Ouvert par l'aria des Variations Goldberg, à l'écoute de laquelle on remarque immédiatement la profondeur du théorbe, ce moment passé avec Johann Sebastian Bach se poursuit avec le Prélude de laSuite pour violoncelle BWV 1010 donné au luth avec une grande délicatesse par Anna Kowalska, auquel s'enchaîne un arrangement pour flûte à bec et luth de la Suite pour luth BWV 997, Marion Fermé opposant dans son Prélude un legato nourri au cœur de la phrase à un détaché léger dans les motifs ornementaux. On appréciera également le gracieux rebondissement des attaques de la Sarabande, tandis que la Gigue révèle, s'il en est besoin, l'agilité de l'artiste.
Après une Chaconne de Robert de Visée en duo théorbe et guitare baroque, les trois musiciens offrent un délicieux Quodlibet. Alors qu'Anton Birula répétait la Suite pour violoncelle BWV 1012 au luth dans une pièce et que son côté Anna Kowalska travaillait à la guitare baroque une Canarie de Gaspar Sanz, l'idée leur vint de jouer ensemble ces deux pièces n'ayant a priori rien à voir l'une avec l'autre ; là-dessus, Marion Fermé cédait à l'envie de les rejoindre, laissant la flûte entrer dans la danse par des figures semi perpétuelles : ainsi naquit cette gentille fricassée en trio dont le caractère bondissant et festif conclut idéalement la première partie de la soirée.
Au bel équilibre offert à l'Allemande de l'arrangement pour deux luths de la Suite française en ré mineur BWV 814 n°3 succèdent la saisissante fluidité de la Courante, de vrais efforts de dynamique pour la Sarabande, un peu gâchés, cela dit, par une Gigue assez inégale.

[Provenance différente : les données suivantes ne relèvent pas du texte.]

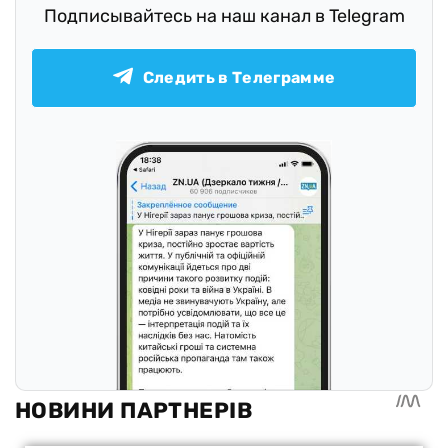
Подписывайтесь на наш канал в Telegram
Следить в Телеграмме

Dans la Partita en la mineur pour flûte seule BWV 1013, on vérifie une fois de plus l'agilité de la musicienne (notamment dans la Courante), un phrasé sensible (Sarabande) et un fin jeu de nuances sur les figures répétées de la Bourrée anglaise dont les chromatismes sont discrètement soulignés.
Après une courteFugue au luth, c'est avec une interprétation enthousiaste de la Sonate mi mineur pour flûte et basse continue BWV 1034 que La luth enchantée prend congé : l'évidente volubilité de l'Allegro poursuit l'Andante contrasté, la flûte se faisant exquisément lyrique dans l'Adagio ma non tanto, introduit par le grain très rond du continuo, tandis qu'un relief toujours énergiquement entretenu colore la vivacité du dernier Allegro, signant une exécution délicatement conçue.